John Baron (Drew Allen) takes over the Benson household in theatrical adaptation of 1954 thriller Suddenly (photo by Victor Llorente)

While the original, which evoked such claustrophobic classics as The Petrified Forest and Key Largo, focuses on the demonic character of Baron, Mercer (Bohemian Lights, The Incredible Fox Sisters) and Settecasi’s update (Uncle Gifff’s Christmas Special) concentrates on the 1950s sensibility of a traditional American family, seen through a lens more than sixty years later, with an important twist: Instead of being proud that her husband died for his country, Ellen is angry. And she doesn’t want her son to follow in his father’s footsteps — nor does she want Pidge to have even a toy gun.

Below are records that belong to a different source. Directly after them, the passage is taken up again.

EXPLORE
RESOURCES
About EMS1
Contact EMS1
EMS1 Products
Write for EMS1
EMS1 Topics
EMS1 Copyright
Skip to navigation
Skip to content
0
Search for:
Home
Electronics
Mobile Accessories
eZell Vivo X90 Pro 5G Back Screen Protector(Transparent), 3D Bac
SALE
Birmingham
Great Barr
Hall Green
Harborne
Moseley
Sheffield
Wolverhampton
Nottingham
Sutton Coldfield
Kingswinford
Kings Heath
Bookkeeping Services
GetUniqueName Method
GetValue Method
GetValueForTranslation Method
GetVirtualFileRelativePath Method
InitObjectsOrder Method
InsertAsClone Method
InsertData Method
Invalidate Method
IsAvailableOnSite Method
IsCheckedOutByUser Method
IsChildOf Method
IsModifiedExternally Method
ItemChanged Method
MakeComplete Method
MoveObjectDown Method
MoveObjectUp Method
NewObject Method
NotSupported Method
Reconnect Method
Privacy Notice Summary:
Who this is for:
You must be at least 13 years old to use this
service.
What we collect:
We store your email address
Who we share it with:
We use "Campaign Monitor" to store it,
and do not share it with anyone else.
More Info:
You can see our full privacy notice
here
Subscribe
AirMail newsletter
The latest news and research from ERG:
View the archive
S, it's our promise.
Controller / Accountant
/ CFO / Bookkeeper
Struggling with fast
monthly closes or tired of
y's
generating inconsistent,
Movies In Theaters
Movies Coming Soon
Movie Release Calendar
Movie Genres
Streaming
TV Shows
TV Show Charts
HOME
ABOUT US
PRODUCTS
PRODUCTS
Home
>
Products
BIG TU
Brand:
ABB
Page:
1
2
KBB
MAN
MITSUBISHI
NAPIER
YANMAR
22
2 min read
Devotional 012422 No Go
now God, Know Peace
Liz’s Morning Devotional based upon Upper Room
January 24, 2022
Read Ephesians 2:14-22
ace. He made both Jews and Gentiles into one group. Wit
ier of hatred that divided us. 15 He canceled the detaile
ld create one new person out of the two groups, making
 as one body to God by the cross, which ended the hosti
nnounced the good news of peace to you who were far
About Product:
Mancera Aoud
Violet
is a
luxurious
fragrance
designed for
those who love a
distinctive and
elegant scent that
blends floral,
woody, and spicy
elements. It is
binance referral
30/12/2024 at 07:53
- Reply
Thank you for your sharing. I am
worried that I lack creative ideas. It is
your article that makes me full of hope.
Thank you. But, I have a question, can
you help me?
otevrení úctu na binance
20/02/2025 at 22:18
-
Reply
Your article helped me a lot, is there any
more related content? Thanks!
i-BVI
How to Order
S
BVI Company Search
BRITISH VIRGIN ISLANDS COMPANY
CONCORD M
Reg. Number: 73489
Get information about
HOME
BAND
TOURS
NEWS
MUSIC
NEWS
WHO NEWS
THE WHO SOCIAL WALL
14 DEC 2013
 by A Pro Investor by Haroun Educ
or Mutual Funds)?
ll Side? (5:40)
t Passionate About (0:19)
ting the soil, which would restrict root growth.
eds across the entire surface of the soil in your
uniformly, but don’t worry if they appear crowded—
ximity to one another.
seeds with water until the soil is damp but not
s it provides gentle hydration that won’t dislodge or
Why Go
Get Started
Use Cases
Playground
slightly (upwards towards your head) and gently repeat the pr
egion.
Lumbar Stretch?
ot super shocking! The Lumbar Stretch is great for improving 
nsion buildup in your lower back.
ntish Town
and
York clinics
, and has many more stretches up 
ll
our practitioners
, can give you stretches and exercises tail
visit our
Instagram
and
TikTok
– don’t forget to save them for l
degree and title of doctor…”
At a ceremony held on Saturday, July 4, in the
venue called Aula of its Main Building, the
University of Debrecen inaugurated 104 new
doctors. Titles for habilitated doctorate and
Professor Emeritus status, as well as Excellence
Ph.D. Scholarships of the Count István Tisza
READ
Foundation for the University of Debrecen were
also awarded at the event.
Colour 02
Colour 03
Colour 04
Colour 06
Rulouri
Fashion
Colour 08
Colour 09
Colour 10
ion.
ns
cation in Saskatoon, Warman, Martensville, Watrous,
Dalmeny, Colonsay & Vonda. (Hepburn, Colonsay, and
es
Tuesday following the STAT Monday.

The gun plays a pivotal role in this adaptation, given the current furor over gun control in America and police shootings of people, including children, holding fake pistols or other objects. The acting is stylized: midcentury plain with a touch of noir. Mercer wisely chooses not to have Allen, Walsh, and Menino compete with Frank Sinatra, Sterling Hayden, and James Gleason, who played their respective parts in the film. However, Dunn brings a modern edge to Ellen, portrayed by Nancy Gates in movie, giving her more strength and a deeper texture. Where Gates’s Ellen faints, Dunn’s takes action. The cast stumbles over some lines, Allen removes his hat way too much, the video projections are relatively unimaginative (except for the opening credits sequence), Pop says he wants to watch the White Sox-Cubs game but it’s a Pittsburgh-New York matchup that ultimately comes on, and the climactic scene in which Jud and Pop try to electrocute Baron using the broken television is completely botched — what’s with those black wires running across the stage through the whole show anyway? But there’s still enough to enjoy in this straightforward adaptation, which includes an in-your-face ending that differs greatly from the film’s conclusion.